----- THE INPUT

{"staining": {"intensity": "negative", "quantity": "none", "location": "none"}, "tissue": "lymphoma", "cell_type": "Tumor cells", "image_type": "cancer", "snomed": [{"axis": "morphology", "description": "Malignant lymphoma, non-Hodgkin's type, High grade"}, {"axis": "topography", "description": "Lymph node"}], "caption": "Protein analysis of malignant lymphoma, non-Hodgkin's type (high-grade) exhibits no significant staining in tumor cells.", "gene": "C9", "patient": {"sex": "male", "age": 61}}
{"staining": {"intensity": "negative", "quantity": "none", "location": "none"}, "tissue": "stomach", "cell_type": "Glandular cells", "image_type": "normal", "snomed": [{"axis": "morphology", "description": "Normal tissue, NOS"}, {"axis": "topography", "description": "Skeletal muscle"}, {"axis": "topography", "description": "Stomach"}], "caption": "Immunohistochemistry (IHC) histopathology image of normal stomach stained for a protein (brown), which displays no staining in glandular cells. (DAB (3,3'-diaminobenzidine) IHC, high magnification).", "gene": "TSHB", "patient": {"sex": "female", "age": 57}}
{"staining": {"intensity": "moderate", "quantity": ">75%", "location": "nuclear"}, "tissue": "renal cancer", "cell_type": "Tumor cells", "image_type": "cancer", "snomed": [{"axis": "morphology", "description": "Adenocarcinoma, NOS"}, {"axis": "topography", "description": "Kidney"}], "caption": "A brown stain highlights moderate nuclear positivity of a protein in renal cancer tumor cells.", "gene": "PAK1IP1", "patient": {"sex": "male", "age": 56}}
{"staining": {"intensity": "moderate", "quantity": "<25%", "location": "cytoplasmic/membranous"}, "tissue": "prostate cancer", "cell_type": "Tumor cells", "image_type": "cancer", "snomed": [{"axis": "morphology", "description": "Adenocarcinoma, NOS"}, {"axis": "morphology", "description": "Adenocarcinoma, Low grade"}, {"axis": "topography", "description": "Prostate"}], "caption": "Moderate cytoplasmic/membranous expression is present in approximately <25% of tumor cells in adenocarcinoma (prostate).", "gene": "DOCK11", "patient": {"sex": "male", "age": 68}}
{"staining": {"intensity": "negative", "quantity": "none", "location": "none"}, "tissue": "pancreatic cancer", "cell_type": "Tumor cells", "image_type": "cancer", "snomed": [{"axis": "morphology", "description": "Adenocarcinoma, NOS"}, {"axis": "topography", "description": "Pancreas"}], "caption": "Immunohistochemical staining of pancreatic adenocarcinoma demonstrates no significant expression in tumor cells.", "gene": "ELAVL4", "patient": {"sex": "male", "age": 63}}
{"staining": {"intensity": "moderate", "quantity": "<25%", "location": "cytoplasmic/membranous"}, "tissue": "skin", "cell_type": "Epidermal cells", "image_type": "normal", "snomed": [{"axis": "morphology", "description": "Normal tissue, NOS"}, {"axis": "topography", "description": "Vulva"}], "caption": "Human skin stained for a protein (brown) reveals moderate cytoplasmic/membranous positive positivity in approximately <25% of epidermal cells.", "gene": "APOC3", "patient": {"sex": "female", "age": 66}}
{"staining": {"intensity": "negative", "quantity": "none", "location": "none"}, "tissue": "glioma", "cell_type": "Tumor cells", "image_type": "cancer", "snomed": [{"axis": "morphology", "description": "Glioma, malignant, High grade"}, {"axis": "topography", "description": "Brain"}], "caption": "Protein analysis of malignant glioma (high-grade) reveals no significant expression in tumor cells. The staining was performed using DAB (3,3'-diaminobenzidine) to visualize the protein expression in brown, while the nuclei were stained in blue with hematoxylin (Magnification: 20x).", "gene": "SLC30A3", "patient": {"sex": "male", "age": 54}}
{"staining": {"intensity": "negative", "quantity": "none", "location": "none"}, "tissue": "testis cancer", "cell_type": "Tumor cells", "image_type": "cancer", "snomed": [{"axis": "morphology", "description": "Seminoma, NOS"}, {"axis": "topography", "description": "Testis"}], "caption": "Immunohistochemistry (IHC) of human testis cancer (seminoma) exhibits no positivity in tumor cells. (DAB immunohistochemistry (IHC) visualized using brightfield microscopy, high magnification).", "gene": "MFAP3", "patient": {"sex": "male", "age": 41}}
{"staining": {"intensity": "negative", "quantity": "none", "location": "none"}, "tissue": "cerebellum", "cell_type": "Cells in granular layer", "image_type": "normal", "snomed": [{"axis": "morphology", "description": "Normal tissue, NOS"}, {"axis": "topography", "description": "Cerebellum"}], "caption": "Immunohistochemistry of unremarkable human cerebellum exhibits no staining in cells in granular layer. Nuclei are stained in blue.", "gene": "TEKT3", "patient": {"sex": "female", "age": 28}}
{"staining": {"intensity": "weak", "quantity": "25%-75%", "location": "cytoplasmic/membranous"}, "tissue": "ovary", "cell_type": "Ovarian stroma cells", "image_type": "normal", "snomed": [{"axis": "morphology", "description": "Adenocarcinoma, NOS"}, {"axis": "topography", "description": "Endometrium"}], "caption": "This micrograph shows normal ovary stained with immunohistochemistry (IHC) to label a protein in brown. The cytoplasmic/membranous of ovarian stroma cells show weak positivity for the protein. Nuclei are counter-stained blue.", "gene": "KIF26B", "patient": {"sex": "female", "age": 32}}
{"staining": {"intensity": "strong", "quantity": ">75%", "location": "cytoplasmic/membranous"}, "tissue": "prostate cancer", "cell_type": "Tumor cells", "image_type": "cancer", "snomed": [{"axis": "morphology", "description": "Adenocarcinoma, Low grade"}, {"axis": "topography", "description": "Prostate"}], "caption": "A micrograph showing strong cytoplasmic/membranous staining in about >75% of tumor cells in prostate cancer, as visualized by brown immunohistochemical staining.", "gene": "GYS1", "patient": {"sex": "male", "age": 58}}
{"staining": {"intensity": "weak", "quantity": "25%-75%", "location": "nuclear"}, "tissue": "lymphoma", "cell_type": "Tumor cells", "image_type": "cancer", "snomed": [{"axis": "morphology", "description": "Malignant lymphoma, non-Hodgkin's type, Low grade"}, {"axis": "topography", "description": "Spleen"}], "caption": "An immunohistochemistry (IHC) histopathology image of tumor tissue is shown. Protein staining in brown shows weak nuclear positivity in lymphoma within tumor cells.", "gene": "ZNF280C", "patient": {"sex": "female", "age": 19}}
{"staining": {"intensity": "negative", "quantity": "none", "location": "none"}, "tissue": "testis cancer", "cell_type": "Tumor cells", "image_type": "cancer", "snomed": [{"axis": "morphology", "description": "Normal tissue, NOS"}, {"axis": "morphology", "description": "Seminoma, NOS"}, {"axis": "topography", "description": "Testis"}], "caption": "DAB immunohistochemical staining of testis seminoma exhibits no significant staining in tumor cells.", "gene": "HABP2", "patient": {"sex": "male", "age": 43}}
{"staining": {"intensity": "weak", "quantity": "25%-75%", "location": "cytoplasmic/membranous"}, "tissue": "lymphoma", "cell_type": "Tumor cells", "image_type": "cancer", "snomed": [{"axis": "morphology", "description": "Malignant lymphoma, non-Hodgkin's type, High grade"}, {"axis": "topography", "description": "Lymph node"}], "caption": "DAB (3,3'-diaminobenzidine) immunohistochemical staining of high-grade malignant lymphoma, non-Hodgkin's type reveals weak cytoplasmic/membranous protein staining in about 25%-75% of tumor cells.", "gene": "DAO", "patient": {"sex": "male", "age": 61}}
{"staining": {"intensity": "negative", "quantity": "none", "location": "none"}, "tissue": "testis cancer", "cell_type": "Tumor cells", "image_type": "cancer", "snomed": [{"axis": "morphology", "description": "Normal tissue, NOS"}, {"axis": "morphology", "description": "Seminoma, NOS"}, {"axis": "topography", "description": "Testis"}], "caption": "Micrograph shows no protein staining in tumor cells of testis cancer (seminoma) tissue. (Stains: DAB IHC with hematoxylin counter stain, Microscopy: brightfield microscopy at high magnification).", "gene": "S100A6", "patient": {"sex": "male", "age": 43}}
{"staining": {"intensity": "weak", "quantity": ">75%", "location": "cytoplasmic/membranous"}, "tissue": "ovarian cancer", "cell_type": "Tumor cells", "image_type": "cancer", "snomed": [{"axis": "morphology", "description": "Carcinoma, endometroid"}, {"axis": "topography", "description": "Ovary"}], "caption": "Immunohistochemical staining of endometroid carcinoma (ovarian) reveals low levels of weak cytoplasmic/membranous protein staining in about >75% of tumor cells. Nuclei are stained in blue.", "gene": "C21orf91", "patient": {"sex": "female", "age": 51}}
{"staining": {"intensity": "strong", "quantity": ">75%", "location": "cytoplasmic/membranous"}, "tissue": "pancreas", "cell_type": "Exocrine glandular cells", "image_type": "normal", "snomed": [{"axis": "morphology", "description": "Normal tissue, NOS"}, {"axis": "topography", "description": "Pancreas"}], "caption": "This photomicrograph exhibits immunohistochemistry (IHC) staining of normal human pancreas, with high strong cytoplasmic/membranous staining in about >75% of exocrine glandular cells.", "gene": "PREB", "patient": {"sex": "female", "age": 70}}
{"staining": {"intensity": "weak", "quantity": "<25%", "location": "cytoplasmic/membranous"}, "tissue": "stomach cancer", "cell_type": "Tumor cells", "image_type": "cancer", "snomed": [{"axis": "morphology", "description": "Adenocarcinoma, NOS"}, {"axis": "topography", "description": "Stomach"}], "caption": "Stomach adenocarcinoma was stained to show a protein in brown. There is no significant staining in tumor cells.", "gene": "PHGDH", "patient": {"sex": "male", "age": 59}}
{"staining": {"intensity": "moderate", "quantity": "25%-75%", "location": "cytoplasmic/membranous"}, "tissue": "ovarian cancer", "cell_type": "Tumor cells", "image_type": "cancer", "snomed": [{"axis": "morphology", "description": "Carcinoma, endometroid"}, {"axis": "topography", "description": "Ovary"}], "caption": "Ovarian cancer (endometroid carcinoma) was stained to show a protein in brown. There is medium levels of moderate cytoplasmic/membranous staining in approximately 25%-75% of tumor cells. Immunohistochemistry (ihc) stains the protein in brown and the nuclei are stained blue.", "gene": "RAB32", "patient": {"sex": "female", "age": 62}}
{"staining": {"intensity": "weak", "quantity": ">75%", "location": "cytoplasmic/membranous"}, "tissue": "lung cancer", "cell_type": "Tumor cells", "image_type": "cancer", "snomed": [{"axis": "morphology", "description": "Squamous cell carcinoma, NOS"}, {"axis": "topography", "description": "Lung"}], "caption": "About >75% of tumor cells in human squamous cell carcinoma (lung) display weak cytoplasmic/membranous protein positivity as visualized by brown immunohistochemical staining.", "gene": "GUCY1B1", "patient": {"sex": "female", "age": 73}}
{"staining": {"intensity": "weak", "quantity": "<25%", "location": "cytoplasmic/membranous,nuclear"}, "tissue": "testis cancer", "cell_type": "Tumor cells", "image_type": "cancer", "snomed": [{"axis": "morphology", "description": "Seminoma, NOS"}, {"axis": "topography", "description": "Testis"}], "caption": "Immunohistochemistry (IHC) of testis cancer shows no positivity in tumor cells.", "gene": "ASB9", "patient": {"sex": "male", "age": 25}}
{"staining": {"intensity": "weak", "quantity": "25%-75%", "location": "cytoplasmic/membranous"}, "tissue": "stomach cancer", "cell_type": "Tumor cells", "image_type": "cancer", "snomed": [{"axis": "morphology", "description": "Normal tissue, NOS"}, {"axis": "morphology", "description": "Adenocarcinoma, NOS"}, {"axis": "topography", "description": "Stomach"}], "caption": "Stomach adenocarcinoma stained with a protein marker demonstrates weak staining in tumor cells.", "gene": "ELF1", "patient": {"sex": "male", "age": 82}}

----------

## WHAT IS EXPECTED
Go to the line with "(IHC) of human" in the entries above and repeat every line from there through the line with "micrograph shows normal", exactly and with no other text.

## EXERCISE RESULT
{"staining": {"intensity": "negative", "quantity": "none", "location": "none"}, "tissue": "testis cancer", "cell_type": "Tumor cells", "image_type": "cancer", "snomed": [{"axis": "morphology", "description": "Seminoma, NOS"}, {"axis": "topography", "description": "Testis"}], "caption": "Immunohistochemistry (IHC) of human testis cancer (seminoma) exhibits no positivity in tumor cells. (DAB immunohistochemistry (IHC) visualized using brightfield microscopy, high magnification).", "gene": "MFAP3", "patient": {"sex": "male", "age": 41}}
{"staining": {"intensity": "negative", "quantity": "none", "location": "none"}, "tissue": "cerebellum", "cell_type": "Cells in granular layer", "image_type": "normal", "snomed": [{"axis": "morphology", "description": "Normal tissue, NOS"}, {"axis": "topography", "description": "Cerebellum"}], "caption": "Immunohistochemistry of unremarkable human cerebellum exhibits no staining in cells in granular layer. Nuclei are stained in blue.", "gene": "TEKT3", "patient": {"sex": "female", "age": 28}}
{"staining": {"intensity": "weak", "quantity": "25%-75%", "location": "cytoplasmic/membranous"}, "tissue": "ovary", "cell_type": "Ovarian stroma cells", "image_type": "normal", "snomed": [{"axis": "morphology", "description": "Adenocarcinoma, NOS"}, {"axis": "topography", "description": "Endometrium"}], "caption": "This micrograph shows normal ovary stained with immunohistochemistry (IHC) to label a protein in brown. The cytoplasmic/membranous of ovarian stroma cells show weak positivity for the protein. Nuclei are counter-stained blue.", "gene": "KIF26B", "patient": {"sex": "female", "age": 32}}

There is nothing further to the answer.